**TASK DESCRIPTION**
Scan the entries below for the word "CROSS" and copy every line in which it occurs.

**EXCERPTED RECORDS**
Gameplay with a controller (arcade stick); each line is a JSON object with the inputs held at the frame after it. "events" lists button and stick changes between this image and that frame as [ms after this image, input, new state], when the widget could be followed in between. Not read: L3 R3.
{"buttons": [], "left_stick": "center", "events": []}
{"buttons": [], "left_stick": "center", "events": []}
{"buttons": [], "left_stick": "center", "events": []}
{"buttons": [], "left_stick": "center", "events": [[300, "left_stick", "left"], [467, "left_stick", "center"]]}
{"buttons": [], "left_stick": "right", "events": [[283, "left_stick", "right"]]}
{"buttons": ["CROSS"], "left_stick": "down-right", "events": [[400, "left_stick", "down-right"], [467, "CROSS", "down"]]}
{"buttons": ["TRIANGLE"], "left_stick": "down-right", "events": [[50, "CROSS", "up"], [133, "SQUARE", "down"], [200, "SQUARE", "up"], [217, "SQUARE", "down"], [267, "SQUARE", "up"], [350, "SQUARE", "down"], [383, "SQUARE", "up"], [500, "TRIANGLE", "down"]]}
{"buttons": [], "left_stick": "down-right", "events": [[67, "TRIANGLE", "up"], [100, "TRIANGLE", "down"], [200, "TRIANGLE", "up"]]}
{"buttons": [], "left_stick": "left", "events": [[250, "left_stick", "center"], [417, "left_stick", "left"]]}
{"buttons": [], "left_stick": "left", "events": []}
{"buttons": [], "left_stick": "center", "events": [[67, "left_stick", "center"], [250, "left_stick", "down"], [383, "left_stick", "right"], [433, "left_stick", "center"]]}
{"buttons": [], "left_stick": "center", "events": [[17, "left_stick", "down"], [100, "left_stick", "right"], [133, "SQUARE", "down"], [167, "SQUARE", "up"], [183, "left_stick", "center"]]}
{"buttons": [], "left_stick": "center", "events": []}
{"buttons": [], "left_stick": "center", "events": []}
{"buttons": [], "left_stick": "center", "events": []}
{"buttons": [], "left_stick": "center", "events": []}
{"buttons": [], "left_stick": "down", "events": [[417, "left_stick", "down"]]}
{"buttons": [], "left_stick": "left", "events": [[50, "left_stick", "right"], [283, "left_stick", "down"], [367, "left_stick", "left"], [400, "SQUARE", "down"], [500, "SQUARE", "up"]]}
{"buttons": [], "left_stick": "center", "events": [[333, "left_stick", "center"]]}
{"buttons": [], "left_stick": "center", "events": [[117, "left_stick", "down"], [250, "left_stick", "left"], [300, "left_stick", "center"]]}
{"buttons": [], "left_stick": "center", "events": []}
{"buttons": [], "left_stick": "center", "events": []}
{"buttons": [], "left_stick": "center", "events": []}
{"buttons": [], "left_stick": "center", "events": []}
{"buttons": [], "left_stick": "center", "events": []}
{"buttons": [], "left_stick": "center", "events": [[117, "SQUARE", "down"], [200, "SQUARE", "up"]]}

**SOLUTION**
{"buttons": ["CROSS"], "left_stick": "down-right", "events": [[400, "left_stick", "down-right"], [467, "CROSS", "down"]]}
{"buttons": ["TRIANGLE"], "left_stick": "down-right", "events": [[50, "CROSS", "up"], [133, "SQUARE", "down"], [200, "SQUARE", "up"], [217, "SQUARE", "down"], [267, "SQUARE", "up"], [350, "SQUARE", "down"], [383, "SQUARE", "up"], [500, "TRIANGLE", "down"]]}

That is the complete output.